Ideally, the U.S. would follow the lead of so many other prosperous nations and make medical coverage a right, thereby sparing people from lifelong financial hardship just because they happened to get sick or injured and couldn't afford to pay their wildly unaffordable bills. However, the current system is far from ideal, so what do we do to alleviate the problems in the meantime?
RIP Medical Debt is doing its darnedest to help people overwhelmed by hospital bills stay afloat. The charity buys up medical debt from institutions in the same way that any debt collecting agency might but instead of proceeding to hound the debtors with threatening phone calls, they simply forgive the debts.

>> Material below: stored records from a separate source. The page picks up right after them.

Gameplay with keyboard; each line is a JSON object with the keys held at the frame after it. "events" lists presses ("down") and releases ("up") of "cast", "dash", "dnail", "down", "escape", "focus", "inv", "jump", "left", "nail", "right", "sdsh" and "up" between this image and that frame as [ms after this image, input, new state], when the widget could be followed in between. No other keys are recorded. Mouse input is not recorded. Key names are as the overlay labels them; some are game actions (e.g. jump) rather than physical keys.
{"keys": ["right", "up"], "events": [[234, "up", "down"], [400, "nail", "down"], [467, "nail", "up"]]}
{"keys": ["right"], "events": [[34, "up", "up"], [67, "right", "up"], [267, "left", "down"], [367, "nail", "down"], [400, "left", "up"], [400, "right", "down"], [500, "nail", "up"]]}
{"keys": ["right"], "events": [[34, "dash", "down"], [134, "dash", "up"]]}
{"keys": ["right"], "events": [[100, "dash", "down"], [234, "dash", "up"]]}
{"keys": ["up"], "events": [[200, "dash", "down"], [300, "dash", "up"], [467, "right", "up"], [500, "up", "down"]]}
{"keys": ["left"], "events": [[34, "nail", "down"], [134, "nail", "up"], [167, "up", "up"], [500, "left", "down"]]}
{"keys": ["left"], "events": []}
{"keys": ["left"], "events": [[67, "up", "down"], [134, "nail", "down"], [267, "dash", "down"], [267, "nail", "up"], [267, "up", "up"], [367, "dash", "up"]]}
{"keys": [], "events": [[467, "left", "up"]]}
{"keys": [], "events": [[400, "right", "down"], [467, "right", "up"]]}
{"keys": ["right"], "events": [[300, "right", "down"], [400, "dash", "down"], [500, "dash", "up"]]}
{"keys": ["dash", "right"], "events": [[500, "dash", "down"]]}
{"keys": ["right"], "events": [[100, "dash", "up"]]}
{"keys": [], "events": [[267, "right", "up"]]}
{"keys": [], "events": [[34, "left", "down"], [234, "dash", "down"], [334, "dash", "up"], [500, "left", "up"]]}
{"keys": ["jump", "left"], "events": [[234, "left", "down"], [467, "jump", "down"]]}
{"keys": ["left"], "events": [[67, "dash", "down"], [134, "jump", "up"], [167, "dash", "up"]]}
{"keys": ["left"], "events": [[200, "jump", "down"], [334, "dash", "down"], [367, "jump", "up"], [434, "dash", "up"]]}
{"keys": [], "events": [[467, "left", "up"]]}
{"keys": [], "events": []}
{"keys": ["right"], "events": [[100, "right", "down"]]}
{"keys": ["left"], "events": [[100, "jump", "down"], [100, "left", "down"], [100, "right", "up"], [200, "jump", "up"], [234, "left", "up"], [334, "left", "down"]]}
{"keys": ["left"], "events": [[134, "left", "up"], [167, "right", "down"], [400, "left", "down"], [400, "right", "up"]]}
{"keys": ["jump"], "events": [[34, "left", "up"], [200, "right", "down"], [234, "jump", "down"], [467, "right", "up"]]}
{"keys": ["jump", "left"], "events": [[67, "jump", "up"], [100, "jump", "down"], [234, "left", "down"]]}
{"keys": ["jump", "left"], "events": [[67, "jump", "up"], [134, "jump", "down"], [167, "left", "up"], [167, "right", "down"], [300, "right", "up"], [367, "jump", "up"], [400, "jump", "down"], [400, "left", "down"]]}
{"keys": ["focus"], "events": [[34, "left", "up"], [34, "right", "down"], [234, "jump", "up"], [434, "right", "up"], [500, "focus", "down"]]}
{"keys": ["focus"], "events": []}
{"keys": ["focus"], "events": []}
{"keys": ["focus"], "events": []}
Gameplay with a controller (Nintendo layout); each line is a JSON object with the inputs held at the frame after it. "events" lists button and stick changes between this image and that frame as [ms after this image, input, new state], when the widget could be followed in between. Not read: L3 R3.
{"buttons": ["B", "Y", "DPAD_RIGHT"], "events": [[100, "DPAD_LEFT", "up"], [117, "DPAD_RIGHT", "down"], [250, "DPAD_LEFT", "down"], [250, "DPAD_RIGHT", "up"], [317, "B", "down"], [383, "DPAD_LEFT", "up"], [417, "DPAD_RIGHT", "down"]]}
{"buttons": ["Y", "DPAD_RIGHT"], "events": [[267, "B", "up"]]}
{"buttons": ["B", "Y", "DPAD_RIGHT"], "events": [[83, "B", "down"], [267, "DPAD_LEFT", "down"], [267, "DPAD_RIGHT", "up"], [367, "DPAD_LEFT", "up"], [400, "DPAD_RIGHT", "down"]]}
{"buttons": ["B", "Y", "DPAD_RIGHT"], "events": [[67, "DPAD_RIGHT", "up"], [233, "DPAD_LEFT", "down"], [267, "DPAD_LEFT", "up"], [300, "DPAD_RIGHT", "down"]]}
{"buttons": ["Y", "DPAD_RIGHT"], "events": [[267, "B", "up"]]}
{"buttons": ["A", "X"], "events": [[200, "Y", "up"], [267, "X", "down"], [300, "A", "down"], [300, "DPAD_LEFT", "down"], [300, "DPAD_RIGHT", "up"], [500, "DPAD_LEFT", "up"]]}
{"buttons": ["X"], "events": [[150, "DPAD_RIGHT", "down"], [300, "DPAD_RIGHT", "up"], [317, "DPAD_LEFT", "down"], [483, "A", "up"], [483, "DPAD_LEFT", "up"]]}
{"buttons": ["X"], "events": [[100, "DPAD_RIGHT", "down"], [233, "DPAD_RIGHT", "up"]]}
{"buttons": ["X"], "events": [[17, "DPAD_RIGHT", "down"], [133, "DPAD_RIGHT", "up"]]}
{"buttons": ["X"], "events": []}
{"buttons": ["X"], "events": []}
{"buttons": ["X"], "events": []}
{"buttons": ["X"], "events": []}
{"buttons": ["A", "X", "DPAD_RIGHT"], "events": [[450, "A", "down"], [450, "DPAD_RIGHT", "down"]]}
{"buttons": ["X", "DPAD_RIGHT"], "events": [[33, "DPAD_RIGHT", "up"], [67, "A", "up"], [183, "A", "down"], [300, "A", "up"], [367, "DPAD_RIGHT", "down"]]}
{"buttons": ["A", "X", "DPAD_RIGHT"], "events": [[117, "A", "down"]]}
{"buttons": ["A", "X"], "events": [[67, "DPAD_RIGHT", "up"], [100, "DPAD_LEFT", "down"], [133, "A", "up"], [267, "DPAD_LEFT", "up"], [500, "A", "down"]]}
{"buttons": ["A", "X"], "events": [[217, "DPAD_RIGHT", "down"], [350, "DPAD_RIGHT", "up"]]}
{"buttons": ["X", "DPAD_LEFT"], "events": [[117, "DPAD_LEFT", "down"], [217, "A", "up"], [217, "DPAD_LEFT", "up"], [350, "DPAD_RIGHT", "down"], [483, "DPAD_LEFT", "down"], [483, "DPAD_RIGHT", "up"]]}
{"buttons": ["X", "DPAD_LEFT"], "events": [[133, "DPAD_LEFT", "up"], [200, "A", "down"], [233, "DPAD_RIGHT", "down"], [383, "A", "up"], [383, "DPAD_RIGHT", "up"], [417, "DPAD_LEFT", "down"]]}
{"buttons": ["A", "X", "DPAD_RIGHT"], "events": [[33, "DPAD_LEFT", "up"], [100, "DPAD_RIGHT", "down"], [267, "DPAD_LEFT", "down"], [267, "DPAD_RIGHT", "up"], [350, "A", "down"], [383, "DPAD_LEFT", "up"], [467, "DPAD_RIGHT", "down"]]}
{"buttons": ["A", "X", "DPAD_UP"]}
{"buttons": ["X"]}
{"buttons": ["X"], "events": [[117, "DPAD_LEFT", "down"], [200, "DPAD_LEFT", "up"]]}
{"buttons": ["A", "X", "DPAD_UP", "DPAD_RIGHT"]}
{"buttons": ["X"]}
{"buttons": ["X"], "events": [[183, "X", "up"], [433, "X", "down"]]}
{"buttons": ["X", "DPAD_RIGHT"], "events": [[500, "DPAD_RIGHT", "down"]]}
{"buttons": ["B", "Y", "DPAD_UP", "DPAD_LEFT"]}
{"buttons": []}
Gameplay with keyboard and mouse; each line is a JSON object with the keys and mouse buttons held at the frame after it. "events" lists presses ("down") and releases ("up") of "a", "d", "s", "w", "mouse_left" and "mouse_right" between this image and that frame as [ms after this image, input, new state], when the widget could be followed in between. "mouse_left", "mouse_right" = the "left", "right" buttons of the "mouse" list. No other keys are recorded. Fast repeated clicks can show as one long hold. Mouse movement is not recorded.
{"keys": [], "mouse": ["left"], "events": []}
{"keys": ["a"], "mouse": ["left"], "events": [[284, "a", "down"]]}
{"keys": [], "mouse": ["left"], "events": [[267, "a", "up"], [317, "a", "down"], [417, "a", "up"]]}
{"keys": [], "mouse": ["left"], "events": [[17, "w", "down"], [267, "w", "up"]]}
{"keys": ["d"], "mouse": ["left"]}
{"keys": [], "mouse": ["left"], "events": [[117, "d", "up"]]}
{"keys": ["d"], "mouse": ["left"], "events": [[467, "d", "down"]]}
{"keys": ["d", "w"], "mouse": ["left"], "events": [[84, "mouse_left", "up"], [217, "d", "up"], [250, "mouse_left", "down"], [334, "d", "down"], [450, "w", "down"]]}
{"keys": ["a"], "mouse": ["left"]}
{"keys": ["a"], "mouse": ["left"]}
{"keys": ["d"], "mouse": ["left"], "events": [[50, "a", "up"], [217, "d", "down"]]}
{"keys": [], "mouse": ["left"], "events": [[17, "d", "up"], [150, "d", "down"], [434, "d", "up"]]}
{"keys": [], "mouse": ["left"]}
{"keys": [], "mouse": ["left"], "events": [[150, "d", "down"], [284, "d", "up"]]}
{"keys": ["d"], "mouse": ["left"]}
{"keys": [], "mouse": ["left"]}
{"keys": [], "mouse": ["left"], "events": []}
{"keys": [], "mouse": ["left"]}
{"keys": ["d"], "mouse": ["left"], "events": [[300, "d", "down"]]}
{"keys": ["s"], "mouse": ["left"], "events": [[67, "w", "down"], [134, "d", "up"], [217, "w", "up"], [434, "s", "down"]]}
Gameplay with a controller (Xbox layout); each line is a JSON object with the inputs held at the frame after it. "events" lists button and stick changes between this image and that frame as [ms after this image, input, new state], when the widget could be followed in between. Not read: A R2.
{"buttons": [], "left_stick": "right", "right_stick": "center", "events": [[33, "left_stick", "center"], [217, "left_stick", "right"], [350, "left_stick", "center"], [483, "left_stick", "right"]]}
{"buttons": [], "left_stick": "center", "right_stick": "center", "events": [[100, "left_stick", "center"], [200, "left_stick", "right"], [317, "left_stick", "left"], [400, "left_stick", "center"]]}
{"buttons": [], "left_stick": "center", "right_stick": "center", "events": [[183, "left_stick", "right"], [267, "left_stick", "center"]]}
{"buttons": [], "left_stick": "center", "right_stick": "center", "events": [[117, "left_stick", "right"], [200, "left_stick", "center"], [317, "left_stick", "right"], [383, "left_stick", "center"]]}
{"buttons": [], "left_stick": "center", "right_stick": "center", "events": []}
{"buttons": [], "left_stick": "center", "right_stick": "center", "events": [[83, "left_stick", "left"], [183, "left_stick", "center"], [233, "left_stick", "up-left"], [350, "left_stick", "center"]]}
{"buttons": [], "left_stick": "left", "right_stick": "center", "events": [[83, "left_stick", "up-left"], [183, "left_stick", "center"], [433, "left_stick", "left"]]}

Because companies are able to purchase medical debt for such a small fraction of what the debt is worth often for just a penny or less on the dollar it's an especially effective tactic. RIP Medical Debt has been able to wipe out over half a million in medical debt for roughly 60,000 Americans without spending anywhere close to that amount.
The New York Times recently did a story on two women from Ithaca, New York who raised $12,500 on behalf of RIP Medical Debt and successfully eliminated $1.5 million in debts.
All of this begs an obvious question: If medical companies are willing to part with the debt their owed for that cheap, why don't they offer it to the patients at that rate? Because that's not how this evil, for-profit system works, unfortunately! However, so long as the system can be exploited, we ought to be mutually snatching up debt to let Americans off the hook.
There are some catches: when purchasing debt in this manner, you can't buy specific debt. In fact, you don't find out who owes the money until after paying for it. As such, the benefactors of this charity are pretty much random.
RIP Medical Debt does take some steps to ensure that people in need are the ones benefiting. It specifically looks to forgive the debts of people whose debts are greater than their assets and that have income less than twice the federal poverty level. Generally speaking, though, if these debts are going to a collection agency, it's because the debtors are struggling to pay.
The charity's founders, Jerry Ashton and Craig Antico are former debt collectors themselves who were inspired by an old Occupy Wall Street movement the Rolling Jubilee that similarly bought up and forgave old debts. Ashton and Antico recognized how much more fulfilling it is to eliminate debt rather than to harass people for owed money and decided to engage in this on their own.
You can donate to RIP Medical Debt here in order to help get sick people out of debt that's hardly their fault. With Americans facing an estimated $1 trillion in debt, it's not as if this charity will be able to fix the problem singlehandedly, but it will make a huge difference in the lives of people who randomly have their debt purchased.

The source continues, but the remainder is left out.